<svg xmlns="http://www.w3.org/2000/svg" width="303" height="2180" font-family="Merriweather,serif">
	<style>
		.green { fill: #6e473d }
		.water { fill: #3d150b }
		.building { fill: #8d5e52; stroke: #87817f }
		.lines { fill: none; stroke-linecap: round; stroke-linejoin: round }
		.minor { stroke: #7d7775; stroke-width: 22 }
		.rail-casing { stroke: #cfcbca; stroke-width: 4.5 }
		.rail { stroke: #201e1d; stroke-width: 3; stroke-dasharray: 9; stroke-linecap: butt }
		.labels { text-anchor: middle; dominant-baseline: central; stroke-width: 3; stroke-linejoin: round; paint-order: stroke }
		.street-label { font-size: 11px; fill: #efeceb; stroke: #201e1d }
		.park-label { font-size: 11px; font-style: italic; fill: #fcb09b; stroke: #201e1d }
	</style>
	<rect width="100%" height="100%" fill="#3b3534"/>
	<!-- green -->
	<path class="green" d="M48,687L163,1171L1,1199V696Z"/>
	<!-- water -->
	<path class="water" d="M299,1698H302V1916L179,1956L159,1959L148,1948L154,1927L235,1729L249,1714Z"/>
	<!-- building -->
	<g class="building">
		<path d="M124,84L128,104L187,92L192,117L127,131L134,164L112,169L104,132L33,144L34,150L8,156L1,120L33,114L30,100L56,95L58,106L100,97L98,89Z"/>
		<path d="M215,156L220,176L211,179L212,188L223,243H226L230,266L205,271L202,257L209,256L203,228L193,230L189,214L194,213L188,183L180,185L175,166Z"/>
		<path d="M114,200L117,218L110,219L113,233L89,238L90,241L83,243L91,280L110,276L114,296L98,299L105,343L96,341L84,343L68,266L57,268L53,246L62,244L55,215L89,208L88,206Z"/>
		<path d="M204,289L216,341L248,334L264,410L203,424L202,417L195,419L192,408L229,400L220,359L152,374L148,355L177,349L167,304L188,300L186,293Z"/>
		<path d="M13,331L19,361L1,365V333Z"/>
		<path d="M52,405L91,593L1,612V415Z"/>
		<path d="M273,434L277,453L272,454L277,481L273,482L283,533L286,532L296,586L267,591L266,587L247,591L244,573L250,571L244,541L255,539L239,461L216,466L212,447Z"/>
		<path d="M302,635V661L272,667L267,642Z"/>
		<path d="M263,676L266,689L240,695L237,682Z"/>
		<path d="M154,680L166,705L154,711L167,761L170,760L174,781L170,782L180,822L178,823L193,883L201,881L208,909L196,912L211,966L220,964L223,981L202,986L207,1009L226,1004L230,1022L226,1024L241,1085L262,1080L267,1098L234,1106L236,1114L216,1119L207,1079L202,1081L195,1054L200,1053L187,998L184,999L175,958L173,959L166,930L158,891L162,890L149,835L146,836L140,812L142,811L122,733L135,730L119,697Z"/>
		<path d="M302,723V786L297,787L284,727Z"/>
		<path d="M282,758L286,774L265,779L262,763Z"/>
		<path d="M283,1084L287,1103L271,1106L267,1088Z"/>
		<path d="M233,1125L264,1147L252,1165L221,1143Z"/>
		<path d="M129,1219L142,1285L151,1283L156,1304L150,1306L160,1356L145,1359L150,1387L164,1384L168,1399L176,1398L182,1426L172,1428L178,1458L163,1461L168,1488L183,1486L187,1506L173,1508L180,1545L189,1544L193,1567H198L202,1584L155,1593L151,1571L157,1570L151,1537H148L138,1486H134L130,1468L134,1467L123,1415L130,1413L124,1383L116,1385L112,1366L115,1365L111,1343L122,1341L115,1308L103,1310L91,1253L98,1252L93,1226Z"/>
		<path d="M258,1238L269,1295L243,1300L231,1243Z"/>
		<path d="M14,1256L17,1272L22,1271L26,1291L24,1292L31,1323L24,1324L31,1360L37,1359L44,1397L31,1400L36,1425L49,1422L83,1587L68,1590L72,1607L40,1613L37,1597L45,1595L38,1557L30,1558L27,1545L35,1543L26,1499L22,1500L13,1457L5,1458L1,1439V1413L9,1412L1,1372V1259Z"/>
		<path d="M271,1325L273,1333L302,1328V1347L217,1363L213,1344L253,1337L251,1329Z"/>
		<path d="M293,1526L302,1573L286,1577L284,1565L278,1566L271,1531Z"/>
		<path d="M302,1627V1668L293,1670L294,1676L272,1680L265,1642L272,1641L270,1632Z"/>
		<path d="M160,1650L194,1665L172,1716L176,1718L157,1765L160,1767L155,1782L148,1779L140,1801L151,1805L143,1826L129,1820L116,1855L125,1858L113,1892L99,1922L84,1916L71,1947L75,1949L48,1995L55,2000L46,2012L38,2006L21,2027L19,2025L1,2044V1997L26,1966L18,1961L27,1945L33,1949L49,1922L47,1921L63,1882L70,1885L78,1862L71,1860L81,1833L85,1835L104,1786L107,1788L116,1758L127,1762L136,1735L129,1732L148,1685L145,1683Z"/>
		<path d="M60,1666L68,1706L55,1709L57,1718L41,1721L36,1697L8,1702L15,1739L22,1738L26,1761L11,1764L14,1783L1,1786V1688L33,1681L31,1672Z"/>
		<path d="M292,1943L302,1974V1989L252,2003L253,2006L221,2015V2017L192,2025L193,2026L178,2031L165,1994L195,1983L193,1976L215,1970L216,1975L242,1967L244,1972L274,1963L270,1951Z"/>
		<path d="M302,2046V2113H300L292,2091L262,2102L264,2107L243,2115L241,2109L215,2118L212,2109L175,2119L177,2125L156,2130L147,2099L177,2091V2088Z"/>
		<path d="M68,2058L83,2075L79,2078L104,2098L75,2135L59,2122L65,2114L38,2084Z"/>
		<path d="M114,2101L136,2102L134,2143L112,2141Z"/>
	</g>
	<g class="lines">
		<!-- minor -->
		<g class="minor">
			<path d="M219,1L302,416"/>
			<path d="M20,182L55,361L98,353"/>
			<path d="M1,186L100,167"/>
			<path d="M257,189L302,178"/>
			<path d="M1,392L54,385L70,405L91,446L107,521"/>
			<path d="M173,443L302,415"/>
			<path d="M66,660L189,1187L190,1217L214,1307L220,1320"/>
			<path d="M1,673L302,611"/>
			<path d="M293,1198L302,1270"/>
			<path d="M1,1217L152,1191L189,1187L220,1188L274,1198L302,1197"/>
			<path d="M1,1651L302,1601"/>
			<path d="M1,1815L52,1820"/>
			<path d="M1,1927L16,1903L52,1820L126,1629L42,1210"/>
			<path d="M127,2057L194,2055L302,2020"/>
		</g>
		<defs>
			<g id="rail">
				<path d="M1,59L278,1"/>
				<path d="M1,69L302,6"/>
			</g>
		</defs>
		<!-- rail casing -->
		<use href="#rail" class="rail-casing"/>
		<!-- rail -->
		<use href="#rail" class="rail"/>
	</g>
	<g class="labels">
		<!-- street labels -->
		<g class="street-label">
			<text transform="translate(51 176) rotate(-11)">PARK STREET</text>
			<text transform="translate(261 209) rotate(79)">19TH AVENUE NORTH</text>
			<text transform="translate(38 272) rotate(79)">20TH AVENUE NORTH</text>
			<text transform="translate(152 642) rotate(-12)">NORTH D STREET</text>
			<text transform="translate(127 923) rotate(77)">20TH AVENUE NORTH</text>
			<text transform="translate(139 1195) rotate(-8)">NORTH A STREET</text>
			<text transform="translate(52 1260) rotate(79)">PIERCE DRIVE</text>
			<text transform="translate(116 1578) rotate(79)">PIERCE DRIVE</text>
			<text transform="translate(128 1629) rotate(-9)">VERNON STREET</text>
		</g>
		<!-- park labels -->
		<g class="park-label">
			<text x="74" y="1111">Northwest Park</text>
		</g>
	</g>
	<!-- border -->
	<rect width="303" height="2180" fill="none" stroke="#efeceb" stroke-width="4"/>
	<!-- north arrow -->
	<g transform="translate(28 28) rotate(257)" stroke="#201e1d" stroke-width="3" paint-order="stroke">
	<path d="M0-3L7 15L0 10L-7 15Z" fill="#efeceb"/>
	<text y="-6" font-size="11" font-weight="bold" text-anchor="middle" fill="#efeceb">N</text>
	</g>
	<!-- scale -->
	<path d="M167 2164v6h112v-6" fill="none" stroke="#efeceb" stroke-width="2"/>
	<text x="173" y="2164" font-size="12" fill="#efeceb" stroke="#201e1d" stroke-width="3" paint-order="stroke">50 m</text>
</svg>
---
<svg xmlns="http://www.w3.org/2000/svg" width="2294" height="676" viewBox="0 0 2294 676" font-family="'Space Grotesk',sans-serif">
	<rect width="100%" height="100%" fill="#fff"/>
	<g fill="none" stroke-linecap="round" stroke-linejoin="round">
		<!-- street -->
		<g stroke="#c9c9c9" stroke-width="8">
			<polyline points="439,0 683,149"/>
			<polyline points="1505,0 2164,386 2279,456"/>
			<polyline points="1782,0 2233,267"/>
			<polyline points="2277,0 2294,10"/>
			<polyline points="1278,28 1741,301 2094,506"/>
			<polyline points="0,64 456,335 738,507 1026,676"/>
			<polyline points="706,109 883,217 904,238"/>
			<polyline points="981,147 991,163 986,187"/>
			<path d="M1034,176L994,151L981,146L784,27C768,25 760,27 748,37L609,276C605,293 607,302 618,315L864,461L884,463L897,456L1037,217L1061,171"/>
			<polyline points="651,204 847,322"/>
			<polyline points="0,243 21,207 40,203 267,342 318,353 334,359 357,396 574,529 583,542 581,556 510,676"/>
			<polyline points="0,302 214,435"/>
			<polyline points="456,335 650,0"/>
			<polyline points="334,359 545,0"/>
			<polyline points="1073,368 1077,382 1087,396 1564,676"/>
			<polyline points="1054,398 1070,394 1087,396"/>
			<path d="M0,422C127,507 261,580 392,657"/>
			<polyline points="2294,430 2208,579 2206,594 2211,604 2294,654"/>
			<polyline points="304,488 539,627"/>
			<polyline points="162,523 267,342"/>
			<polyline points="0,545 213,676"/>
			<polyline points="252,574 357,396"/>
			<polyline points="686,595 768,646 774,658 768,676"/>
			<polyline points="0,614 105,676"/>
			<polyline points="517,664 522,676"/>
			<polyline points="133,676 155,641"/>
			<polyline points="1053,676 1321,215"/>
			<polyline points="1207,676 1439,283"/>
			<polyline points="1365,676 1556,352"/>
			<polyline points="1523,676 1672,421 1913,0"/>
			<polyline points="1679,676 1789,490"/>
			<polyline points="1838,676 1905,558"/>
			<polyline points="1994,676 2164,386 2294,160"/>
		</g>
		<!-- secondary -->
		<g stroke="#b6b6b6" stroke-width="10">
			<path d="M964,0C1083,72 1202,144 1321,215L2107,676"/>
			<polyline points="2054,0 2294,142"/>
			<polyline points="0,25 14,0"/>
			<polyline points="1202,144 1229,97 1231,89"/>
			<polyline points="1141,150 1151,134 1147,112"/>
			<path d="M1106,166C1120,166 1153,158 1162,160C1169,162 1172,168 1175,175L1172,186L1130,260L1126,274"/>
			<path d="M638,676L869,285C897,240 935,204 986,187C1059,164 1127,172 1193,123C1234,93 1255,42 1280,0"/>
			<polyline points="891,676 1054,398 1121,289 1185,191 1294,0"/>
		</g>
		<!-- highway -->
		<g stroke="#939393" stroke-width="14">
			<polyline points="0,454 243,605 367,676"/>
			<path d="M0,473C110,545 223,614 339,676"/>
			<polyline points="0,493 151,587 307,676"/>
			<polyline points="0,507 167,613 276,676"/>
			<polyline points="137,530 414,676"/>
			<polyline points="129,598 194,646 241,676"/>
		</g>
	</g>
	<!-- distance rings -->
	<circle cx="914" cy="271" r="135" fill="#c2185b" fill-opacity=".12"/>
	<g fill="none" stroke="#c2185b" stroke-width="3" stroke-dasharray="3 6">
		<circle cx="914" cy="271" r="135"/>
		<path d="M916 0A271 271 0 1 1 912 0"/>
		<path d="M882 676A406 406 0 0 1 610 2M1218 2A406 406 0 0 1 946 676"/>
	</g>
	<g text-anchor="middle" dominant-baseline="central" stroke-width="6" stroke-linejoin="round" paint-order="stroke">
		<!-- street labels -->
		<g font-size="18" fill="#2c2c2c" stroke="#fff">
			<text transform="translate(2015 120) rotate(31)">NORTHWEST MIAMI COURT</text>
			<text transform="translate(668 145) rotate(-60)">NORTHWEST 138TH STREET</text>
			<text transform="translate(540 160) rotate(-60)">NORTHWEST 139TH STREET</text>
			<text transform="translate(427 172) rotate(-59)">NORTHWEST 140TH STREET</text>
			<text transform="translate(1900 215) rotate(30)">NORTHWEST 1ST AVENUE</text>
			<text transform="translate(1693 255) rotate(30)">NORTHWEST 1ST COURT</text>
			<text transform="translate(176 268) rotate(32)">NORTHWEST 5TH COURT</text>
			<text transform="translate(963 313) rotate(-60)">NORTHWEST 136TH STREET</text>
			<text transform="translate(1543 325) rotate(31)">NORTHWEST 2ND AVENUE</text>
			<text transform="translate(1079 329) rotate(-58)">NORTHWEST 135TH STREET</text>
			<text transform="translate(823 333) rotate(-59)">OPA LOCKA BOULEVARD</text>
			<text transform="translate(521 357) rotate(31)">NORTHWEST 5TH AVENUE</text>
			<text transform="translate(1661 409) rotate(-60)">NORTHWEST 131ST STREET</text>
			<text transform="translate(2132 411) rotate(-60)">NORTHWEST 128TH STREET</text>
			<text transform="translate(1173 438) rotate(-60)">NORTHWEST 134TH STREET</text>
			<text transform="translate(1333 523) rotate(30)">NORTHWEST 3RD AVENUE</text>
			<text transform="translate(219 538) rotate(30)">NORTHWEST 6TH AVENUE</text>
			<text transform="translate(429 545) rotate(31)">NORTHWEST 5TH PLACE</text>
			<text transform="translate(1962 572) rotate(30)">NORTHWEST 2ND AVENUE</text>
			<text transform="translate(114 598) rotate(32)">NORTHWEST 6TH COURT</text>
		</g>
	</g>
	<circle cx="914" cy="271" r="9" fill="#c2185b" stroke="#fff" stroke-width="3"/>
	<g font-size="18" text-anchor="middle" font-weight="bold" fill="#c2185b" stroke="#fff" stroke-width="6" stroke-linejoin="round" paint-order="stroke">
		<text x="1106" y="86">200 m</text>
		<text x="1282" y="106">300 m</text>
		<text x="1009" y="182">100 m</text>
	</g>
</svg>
* * *
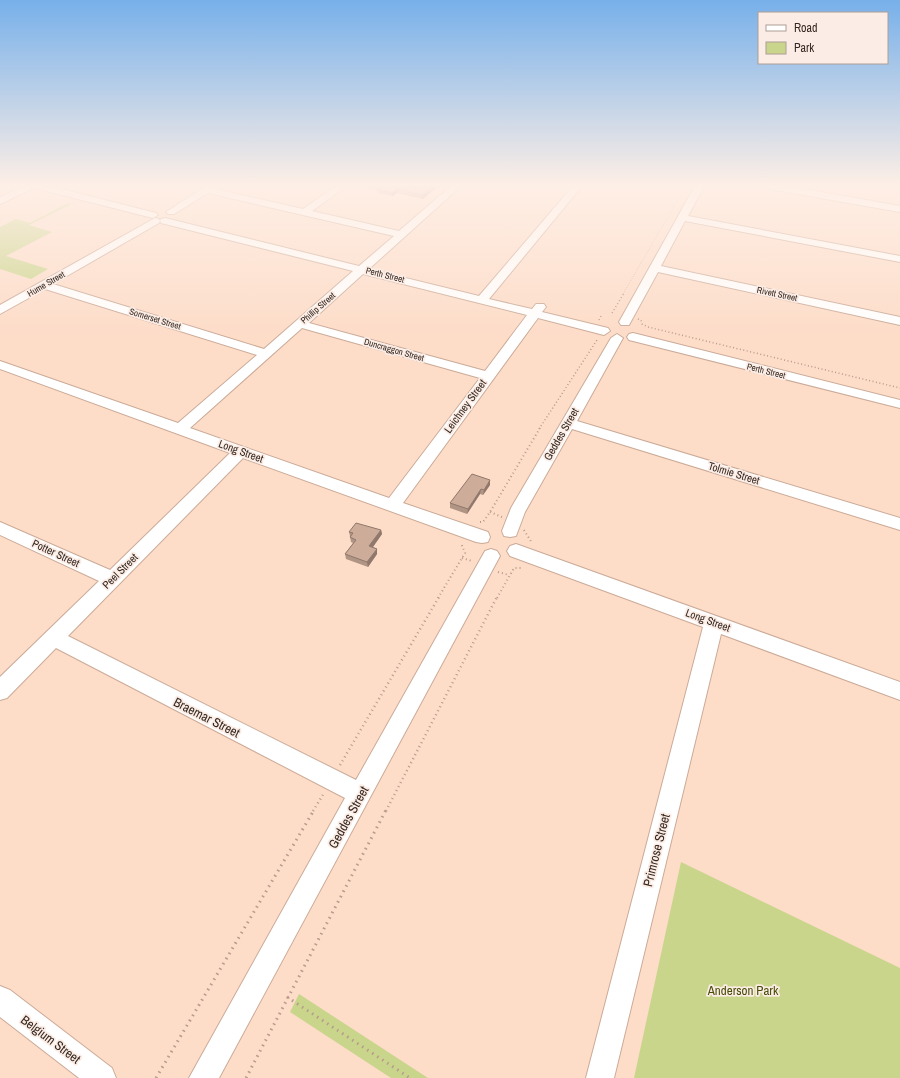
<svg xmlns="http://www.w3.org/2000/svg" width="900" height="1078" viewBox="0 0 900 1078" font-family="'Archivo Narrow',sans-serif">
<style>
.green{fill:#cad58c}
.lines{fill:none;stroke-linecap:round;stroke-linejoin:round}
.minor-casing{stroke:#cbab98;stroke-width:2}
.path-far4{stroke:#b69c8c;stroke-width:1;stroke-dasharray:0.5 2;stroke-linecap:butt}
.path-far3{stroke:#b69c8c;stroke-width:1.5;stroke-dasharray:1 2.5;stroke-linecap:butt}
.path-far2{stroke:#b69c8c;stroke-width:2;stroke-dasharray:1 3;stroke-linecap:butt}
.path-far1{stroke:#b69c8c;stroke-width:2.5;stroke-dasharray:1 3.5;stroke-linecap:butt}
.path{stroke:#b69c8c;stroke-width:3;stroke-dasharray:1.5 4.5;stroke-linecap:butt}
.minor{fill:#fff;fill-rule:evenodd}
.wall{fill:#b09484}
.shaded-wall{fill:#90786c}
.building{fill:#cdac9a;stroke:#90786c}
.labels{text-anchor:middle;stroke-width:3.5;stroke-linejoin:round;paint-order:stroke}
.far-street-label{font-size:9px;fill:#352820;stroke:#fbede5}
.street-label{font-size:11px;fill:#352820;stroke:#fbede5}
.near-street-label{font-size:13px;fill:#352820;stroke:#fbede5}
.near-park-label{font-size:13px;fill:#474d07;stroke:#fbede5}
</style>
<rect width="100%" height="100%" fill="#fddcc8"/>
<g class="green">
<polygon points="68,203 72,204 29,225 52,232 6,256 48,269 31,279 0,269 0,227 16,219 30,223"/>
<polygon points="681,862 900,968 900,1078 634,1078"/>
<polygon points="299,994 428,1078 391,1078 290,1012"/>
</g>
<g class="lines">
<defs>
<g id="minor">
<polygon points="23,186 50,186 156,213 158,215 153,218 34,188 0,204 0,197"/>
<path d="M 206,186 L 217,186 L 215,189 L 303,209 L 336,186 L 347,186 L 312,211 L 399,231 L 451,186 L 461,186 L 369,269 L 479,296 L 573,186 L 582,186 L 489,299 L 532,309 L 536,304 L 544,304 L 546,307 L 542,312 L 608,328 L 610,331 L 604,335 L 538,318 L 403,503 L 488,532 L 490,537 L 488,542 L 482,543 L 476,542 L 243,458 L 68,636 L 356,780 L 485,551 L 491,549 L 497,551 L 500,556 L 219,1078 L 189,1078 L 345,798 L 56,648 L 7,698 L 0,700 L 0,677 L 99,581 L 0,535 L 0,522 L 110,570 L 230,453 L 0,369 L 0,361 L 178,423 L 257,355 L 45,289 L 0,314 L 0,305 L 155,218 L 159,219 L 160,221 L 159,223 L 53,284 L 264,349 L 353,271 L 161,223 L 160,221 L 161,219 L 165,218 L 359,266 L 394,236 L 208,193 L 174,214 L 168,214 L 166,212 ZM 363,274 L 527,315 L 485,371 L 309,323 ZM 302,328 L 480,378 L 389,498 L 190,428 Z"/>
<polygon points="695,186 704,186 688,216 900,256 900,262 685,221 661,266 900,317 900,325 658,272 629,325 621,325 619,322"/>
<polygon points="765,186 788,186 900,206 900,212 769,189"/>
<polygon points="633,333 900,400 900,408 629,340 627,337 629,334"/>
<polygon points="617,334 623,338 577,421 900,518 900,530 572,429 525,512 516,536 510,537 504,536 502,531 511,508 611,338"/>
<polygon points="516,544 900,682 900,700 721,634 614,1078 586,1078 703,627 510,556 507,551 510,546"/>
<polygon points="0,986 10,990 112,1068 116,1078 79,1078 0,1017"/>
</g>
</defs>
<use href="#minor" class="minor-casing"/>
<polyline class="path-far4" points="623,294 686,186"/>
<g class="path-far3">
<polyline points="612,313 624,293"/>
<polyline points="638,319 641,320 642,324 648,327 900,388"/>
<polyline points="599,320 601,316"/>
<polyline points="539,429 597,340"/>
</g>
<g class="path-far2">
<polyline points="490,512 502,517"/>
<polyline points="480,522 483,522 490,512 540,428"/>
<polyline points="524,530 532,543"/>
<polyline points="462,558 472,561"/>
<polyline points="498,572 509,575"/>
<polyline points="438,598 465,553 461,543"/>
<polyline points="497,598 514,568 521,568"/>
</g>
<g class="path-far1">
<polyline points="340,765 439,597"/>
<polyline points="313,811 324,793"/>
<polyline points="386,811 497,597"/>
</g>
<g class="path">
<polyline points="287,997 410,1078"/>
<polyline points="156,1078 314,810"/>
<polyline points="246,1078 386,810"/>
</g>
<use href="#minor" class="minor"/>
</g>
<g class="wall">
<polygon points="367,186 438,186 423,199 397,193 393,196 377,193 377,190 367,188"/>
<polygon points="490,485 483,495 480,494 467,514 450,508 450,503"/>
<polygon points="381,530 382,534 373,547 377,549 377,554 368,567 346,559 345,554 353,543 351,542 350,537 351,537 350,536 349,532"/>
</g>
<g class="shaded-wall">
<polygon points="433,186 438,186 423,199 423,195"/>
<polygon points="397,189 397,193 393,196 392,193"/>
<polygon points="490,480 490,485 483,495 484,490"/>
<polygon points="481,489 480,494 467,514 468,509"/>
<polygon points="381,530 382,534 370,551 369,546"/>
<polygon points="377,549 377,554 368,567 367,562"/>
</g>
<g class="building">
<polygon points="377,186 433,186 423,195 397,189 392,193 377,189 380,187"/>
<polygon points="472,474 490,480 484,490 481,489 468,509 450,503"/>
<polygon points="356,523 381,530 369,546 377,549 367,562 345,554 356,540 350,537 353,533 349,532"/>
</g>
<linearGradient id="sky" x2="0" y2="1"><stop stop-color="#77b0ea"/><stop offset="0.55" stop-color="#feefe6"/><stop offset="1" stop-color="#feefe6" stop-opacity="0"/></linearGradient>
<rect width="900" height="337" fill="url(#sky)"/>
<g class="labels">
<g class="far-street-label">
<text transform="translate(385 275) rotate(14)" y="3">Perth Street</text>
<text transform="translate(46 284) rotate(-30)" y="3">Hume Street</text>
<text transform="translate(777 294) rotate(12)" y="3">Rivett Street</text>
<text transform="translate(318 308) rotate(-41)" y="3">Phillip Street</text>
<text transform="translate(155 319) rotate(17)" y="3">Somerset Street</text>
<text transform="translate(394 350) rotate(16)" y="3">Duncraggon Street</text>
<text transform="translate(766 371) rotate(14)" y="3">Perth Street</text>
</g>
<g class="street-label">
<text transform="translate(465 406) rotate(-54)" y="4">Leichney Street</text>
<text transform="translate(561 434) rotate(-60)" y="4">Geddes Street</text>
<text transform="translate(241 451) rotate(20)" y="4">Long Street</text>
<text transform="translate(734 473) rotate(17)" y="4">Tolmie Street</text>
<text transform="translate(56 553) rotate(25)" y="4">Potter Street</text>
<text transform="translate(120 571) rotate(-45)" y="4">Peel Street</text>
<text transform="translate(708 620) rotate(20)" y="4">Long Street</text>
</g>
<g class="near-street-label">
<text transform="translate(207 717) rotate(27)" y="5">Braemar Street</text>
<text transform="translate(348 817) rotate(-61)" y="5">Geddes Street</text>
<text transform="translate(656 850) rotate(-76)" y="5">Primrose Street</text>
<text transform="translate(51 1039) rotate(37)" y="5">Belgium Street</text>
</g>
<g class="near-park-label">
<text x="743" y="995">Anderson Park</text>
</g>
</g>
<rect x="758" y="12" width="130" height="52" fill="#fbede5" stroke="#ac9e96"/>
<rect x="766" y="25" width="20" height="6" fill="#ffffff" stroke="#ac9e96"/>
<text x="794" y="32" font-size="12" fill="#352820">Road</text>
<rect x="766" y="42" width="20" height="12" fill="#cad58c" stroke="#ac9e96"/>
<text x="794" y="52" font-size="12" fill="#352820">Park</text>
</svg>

## EXERCISE DETAILS
Check the entries above for the word "lines" and copy every line where it turns up.

## ANSWER FOR THE TASK
		.lines { fill: none; stroke-linecap: round; stroke-linejoin: round }
	<g class="lines">
.lines{fill:none;stroke-linecap:round;stroke-linejoin:round}
<g class="lines">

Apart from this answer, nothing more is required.